WORK TASK →
For the data below, say how many lines contain "apple". Only the number should be given.

EXERCISE MATERIALS →
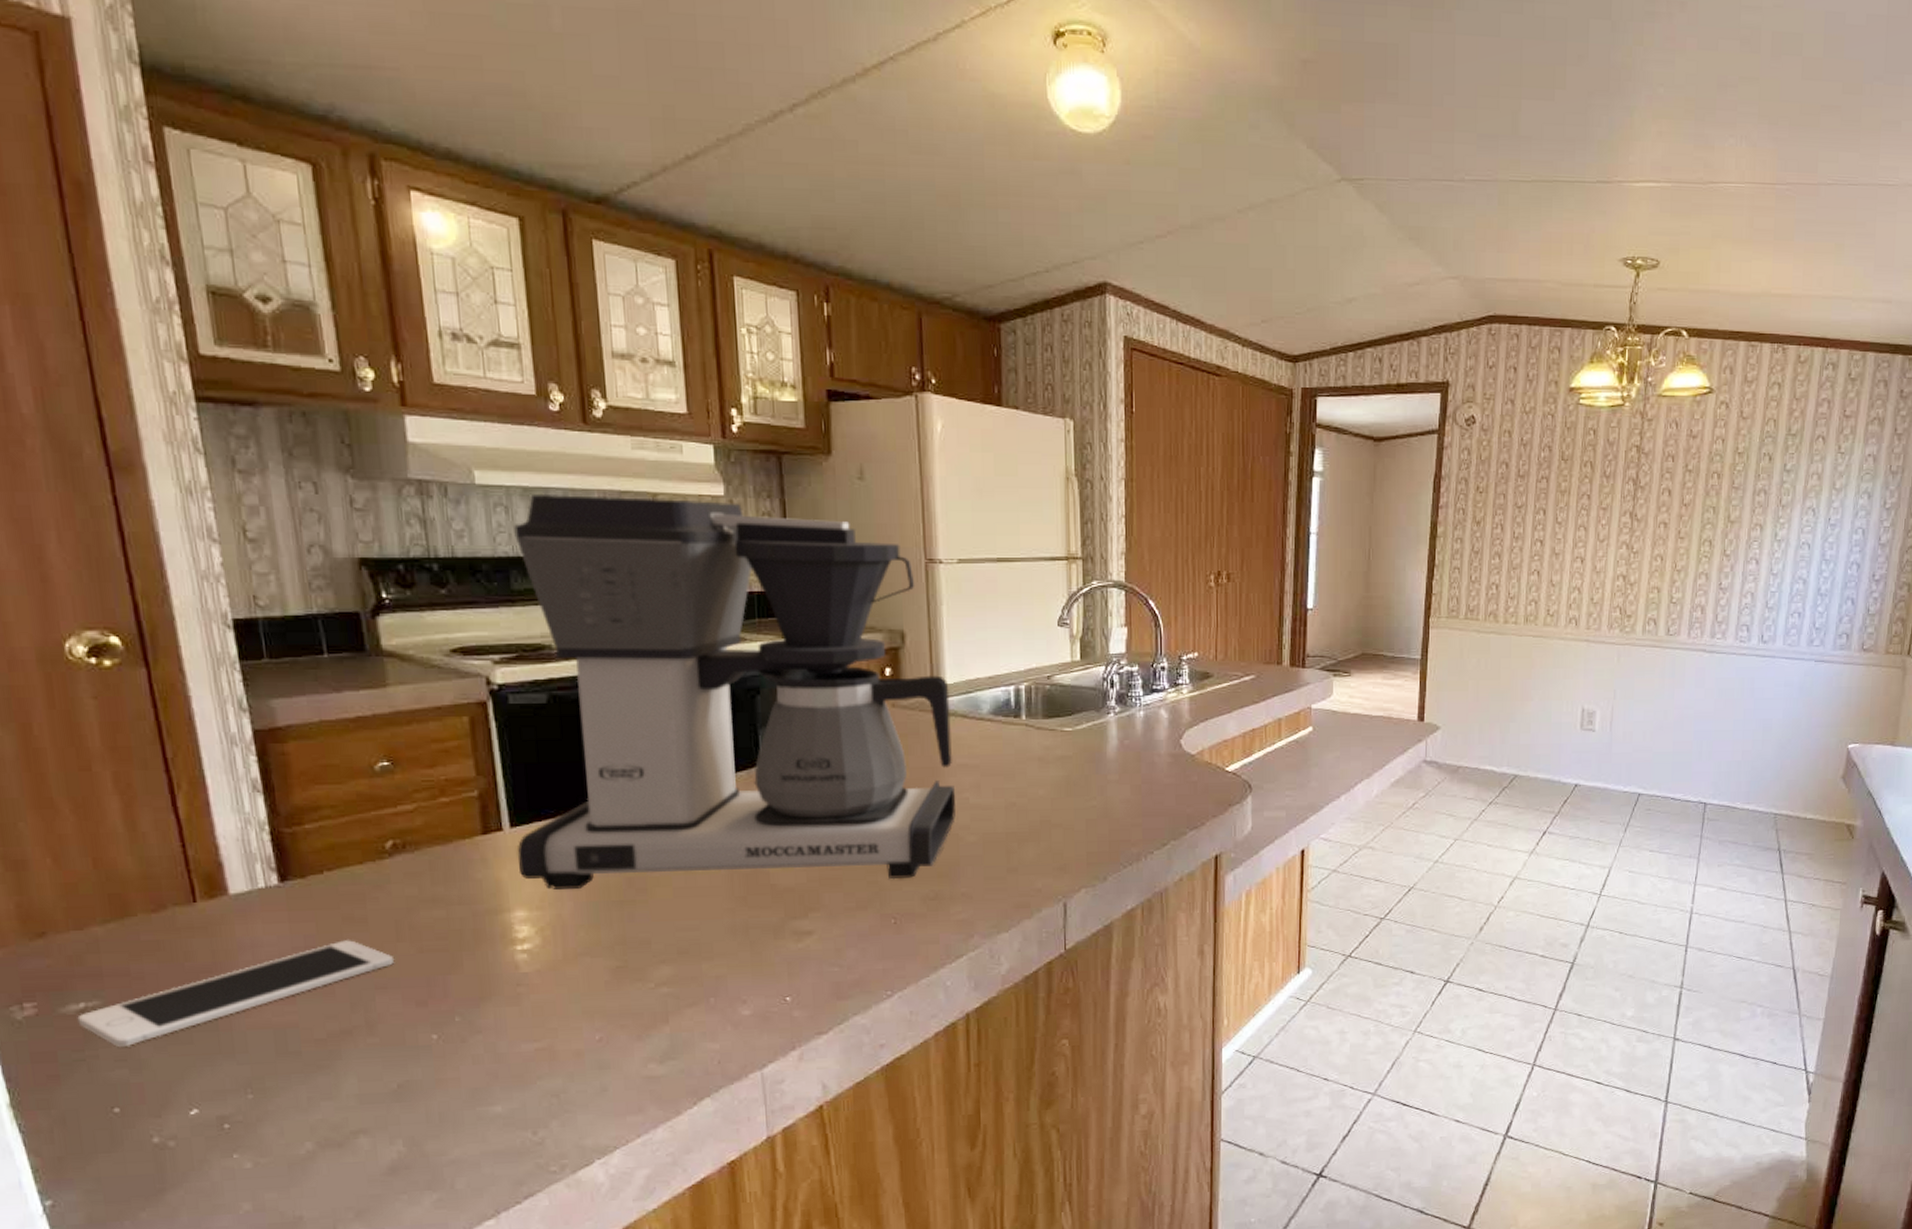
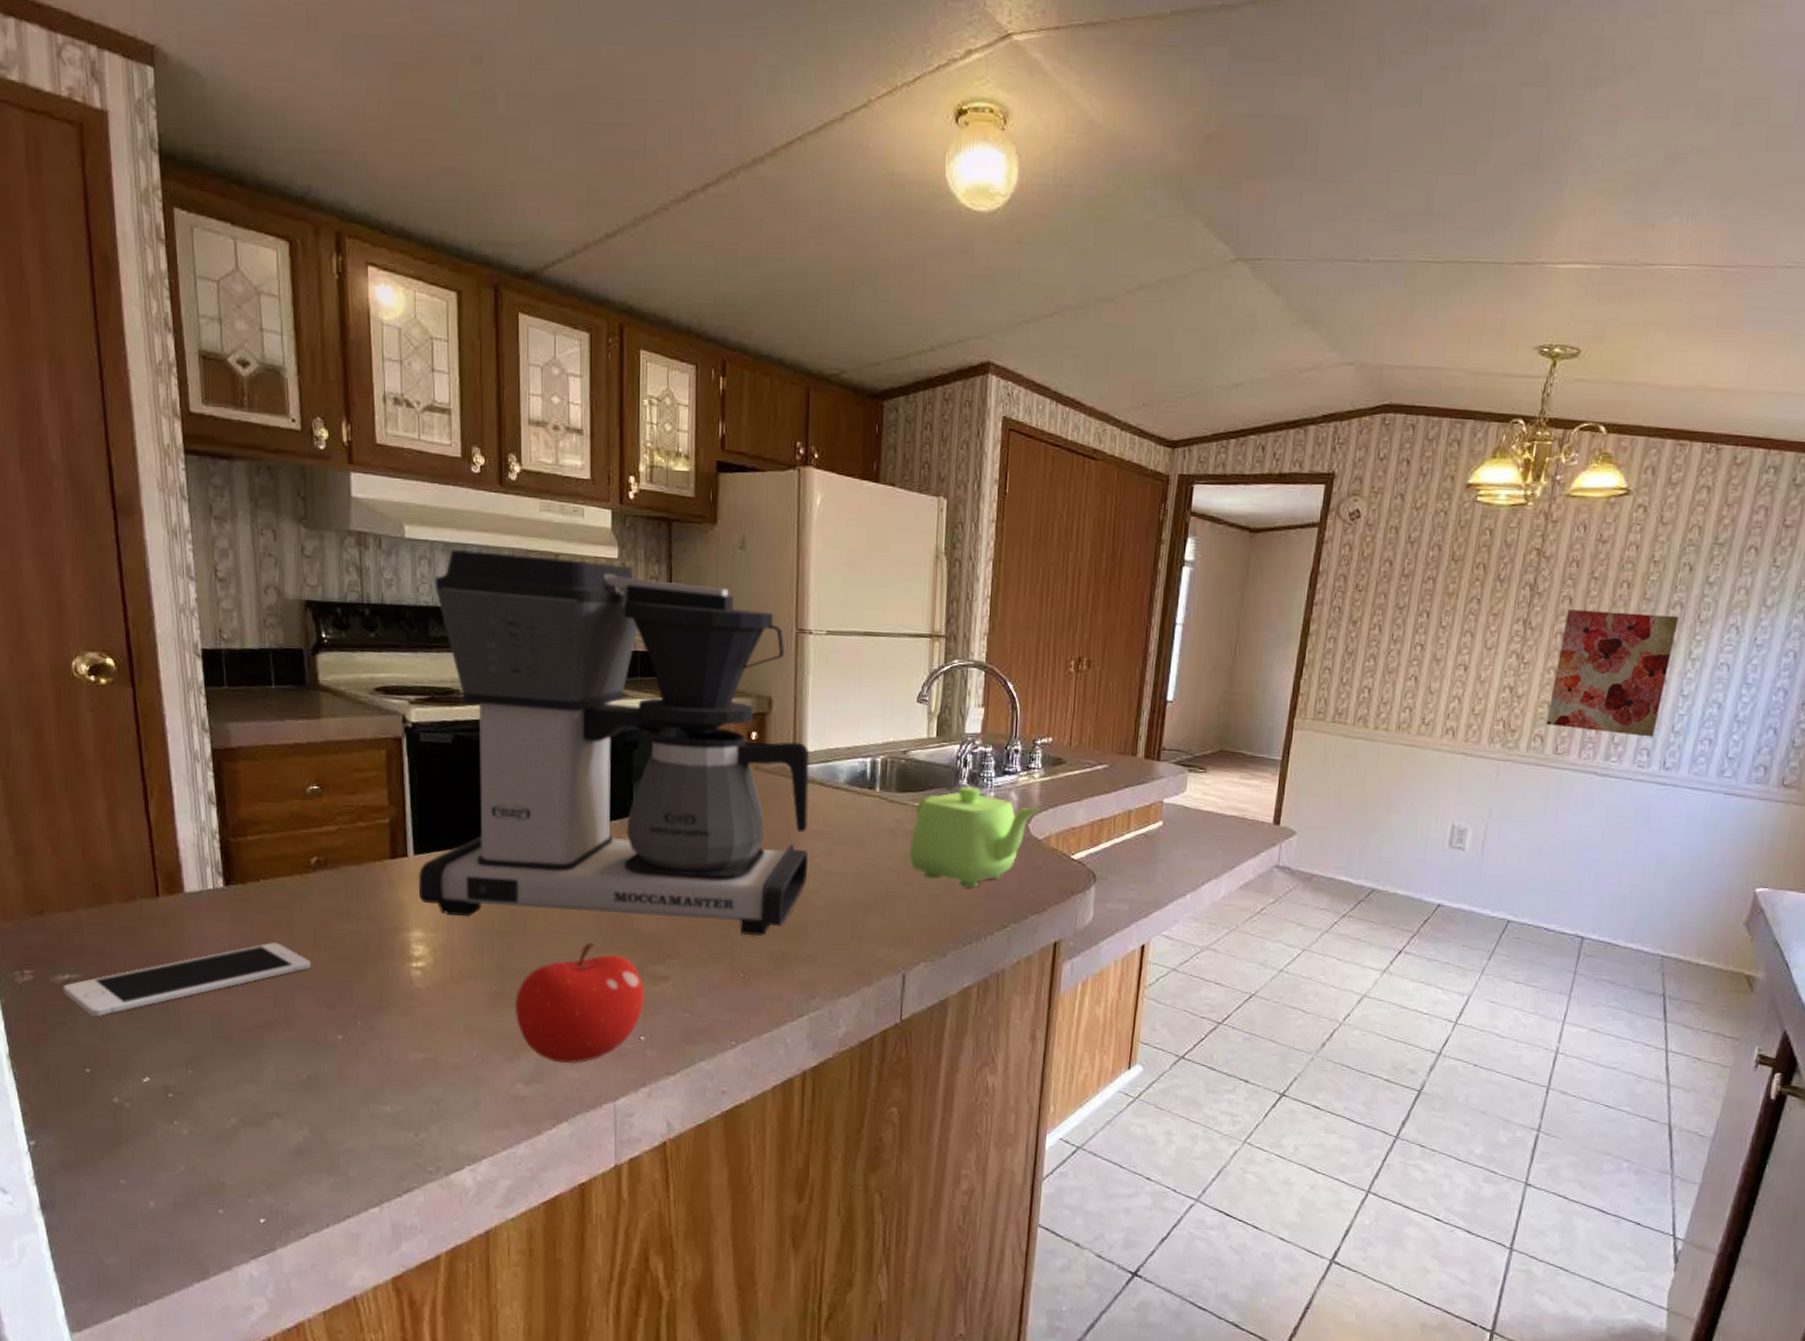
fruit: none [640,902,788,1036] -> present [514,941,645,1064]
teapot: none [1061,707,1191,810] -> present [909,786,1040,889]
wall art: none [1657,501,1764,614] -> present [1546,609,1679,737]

---

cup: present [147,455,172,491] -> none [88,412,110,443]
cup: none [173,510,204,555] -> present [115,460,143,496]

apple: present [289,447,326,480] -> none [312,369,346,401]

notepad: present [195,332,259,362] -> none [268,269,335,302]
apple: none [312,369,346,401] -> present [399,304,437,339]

RESULT FOR THIS EXERCISE →
2